**Passage provided**:
Constitution Act, 1982 Section 35

What is Section 35 of the Constitution Act?

Section 35 is the part of the Constitution Act that recognizes and affirms Aboriginal rights. The Canadian government did not initially plan to include Aboriginal rights so extensively within the constitution when the Act was being redrafted in the early 1980s. Early drafts and discussions during the patriation of the Canadian Constitution did not include any recognition of those existing rights and relationships, but through campaigns and demonstrations, Aboriginal groups in Canada successfully fought to have their rights enshrined and protected.

It is important to understand that Section 35 recognizes Aboriginal rights, but did not create them—Aboriginal rights have existed before Section 35.

Section 35 of the Constitution Act states:

35. (1) The existing aboriginal and treaty rights of the aboriginal peoples of Canada are hereby recognized and affirmed.

(2) In this Act, “aboriginal peoples of Canada” includes the Indian, Inuit and Métis peoples of Canada.

(3) For greater certainty, in subsection (1) “treaty rights” includes rights that now exist by way of land claims agreements or may be so acquired.

(4) Notwithstanding any other provision of this Act, the aboriginal and treaty rights referred to in subsection (1) are guaranteed equally to male and female persons.

Section 35 of The Constitution Act, 1982 recognizes and affirms existing Aboriginal rights, but does not define them.  What Aboriginal rights include has been the topic of much debate and discussion, and they have been defined over time through Supreme Court cases such as R. v. Calder and R. v. Sparrow. Aboriginal rights have been interpreted to include a range of cultural, social, political, and economic rights including the right to land, as well as to fish, to hunt, to practice one’s own culture, and to establish treaties.1

Section 35 also recognizes that Aboriginal rights are “existing.” The Supreme Court of Canada has stated that this means that any Aboriginal rights that had been extinguished by treaty or other legal processes prior to 1982 no longer existed and therefore are not protected under the Constitution.2 The significance of the term “existing” was further clarified in the case of R. v. Sparrow:

Section 35(1) applies to rights in existence when the Constitution Act, 1982 came into effect; it does not revive extinguished rights.  An existing aboriginal right cannot be read so as to incorporate the specific manner in which it was regulated before 1982.  The phrase “existing aboriginal rights” must be interpreted flexibly so as to permit their evolution over time.3

The Constitution Act recognizes Indian, Inuit and Métis as all Aboriginal with existing rights, and that recognition has been further defined for each group (as, for instance, for Métis in the decision). Aboriginal rights in general are based on the continued occupation of lands by Aboriginal peoples since before European settlement.

**Request**: Copy the passage on Section 35 of the Constitution Act word for word, starting at "The Constitution Act recognizes" and ending at "before European settlement.".

**Recorded data**:
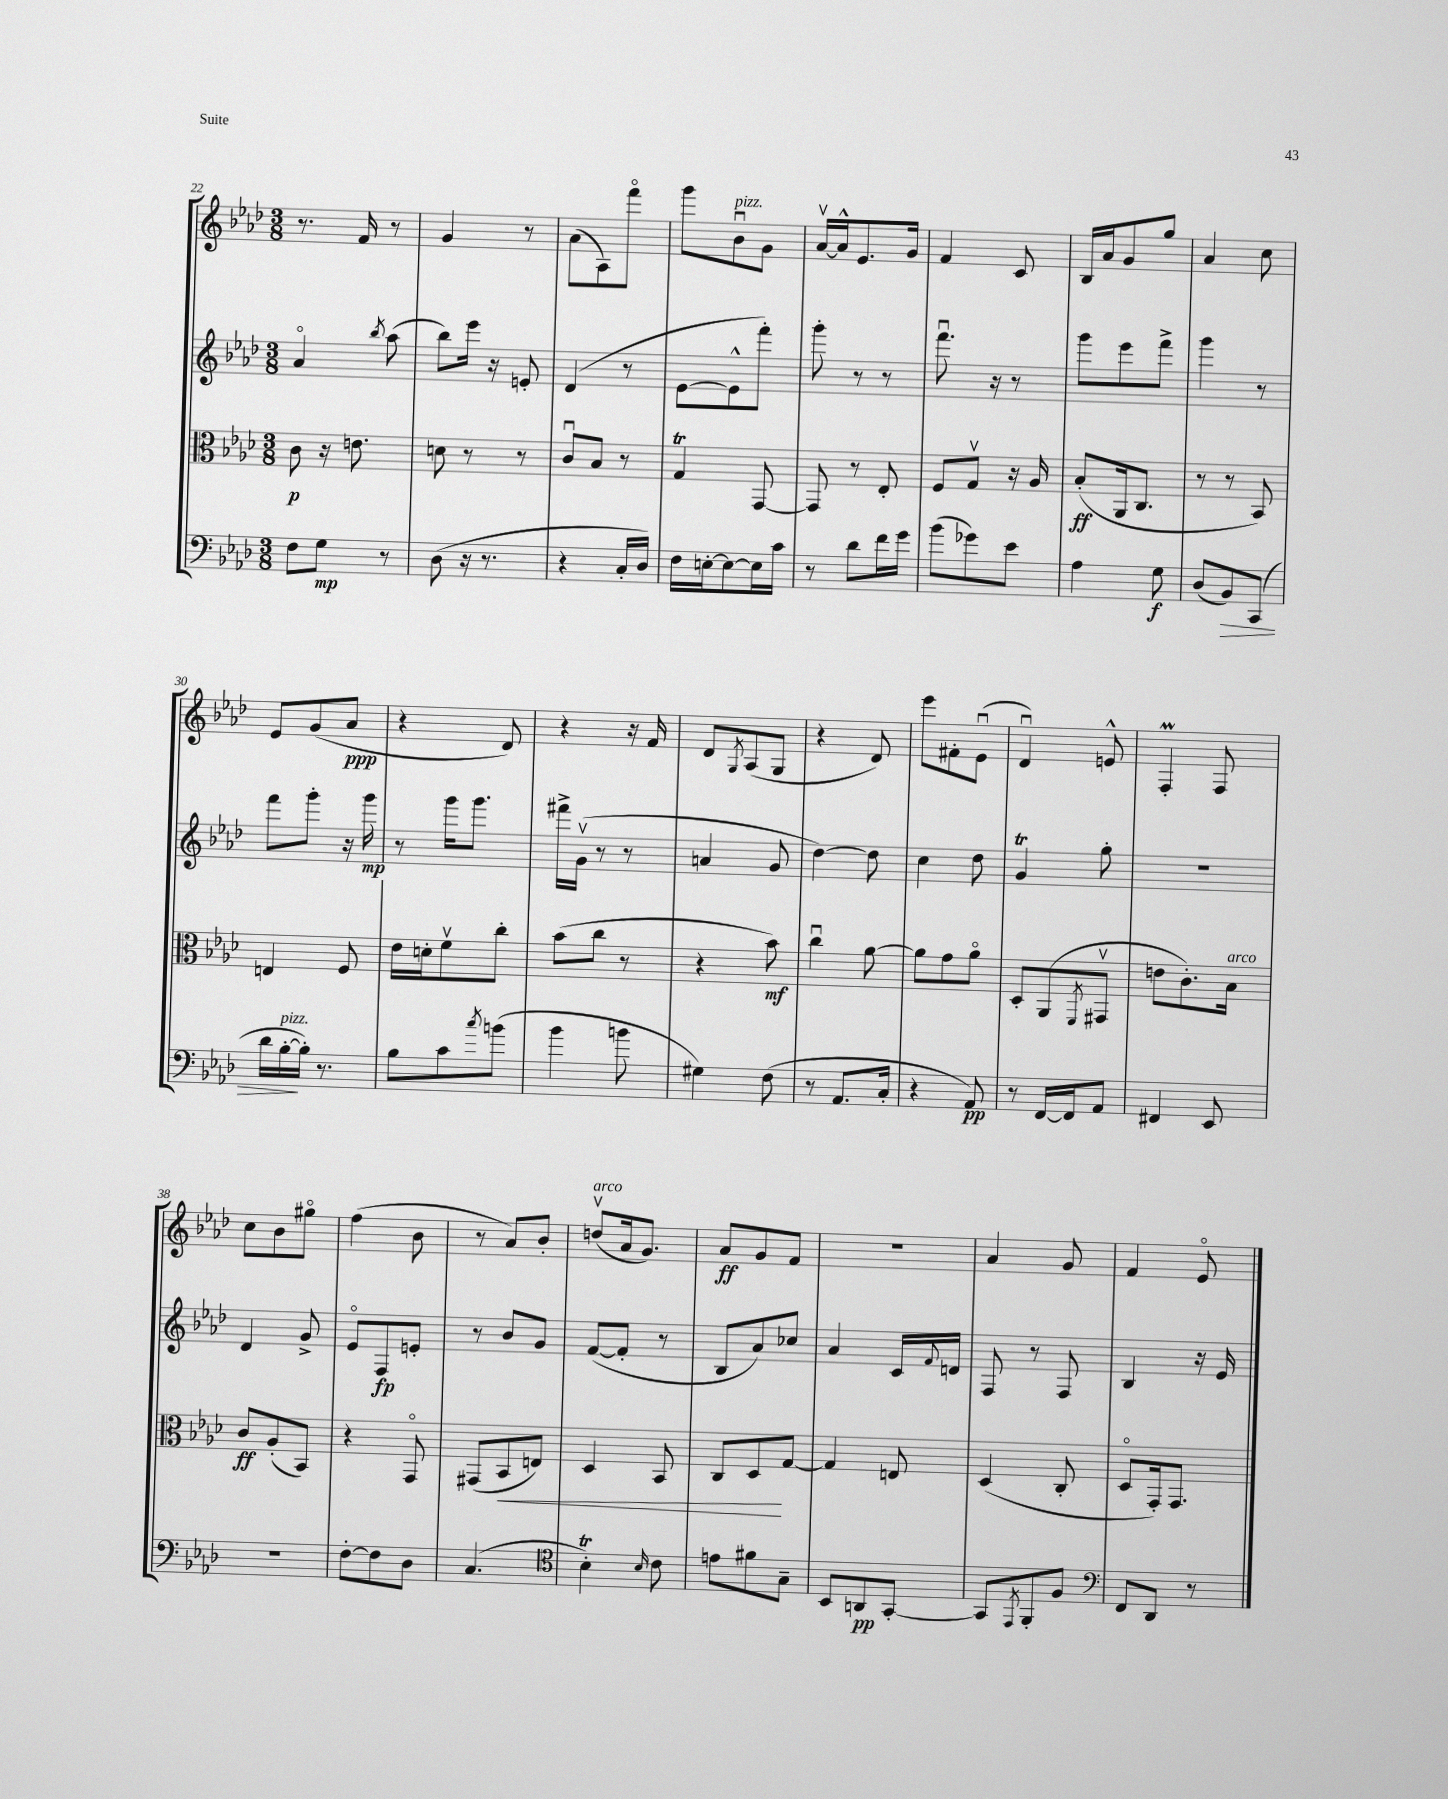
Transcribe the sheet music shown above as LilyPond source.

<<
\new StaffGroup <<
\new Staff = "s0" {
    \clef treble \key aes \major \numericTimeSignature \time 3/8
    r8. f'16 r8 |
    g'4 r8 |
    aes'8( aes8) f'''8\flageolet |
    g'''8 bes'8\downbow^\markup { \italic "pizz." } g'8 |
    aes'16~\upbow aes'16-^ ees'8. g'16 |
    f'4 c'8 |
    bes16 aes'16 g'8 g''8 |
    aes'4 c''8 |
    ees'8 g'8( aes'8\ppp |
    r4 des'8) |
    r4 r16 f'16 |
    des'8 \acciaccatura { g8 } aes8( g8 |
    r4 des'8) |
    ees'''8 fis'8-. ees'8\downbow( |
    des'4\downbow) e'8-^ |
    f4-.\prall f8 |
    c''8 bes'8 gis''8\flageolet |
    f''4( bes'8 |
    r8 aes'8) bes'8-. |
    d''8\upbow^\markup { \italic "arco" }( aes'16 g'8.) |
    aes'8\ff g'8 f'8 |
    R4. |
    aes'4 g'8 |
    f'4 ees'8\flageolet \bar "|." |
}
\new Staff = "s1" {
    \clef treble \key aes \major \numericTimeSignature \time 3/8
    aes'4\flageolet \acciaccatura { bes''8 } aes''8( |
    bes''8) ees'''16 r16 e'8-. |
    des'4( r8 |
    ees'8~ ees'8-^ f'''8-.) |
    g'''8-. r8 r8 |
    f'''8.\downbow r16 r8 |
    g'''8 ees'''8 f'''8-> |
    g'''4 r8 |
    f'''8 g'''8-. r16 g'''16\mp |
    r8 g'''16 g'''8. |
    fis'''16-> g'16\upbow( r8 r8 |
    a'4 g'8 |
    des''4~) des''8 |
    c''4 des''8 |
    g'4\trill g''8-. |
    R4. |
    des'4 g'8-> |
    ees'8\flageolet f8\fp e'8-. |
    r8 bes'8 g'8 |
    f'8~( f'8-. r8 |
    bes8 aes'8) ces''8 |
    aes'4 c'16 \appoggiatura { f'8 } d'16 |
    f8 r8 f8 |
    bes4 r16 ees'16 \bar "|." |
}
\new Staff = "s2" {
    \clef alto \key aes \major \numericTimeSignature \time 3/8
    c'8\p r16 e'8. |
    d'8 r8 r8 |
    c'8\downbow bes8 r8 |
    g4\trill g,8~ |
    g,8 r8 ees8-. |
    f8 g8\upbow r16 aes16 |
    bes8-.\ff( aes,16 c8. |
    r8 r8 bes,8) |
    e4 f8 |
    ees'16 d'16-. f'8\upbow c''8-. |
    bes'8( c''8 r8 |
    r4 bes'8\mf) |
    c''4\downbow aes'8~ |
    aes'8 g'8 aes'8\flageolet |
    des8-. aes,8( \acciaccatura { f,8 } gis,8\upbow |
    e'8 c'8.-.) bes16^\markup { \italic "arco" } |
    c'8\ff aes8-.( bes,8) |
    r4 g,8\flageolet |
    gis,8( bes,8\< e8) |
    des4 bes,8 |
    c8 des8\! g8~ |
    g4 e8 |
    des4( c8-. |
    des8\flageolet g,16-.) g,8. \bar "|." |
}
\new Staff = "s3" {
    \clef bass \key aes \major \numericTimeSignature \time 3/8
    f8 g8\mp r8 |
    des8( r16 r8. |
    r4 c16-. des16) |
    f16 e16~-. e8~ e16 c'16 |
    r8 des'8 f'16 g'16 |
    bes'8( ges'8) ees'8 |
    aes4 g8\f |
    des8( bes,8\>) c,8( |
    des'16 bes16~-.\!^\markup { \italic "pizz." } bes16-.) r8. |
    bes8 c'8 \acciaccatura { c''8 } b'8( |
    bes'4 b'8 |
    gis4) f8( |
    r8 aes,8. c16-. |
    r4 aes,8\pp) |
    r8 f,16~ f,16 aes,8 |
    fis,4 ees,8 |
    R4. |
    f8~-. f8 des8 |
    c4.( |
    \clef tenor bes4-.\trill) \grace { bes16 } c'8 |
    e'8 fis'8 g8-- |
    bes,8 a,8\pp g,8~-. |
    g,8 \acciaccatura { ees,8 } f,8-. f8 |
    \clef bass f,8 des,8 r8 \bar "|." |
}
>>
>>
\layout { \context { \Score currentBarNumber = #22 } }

**Solution to this task**:
The Constitution Act recognizes Indian, Inuit and Métis as all Aboriginal with existing rights, and that recognition has been further defined for each group (as, for instance, for Métis in the decision). Aboriginal rights in general are based on the continued occupation of lands by Aboriginal peoples since before European settlement.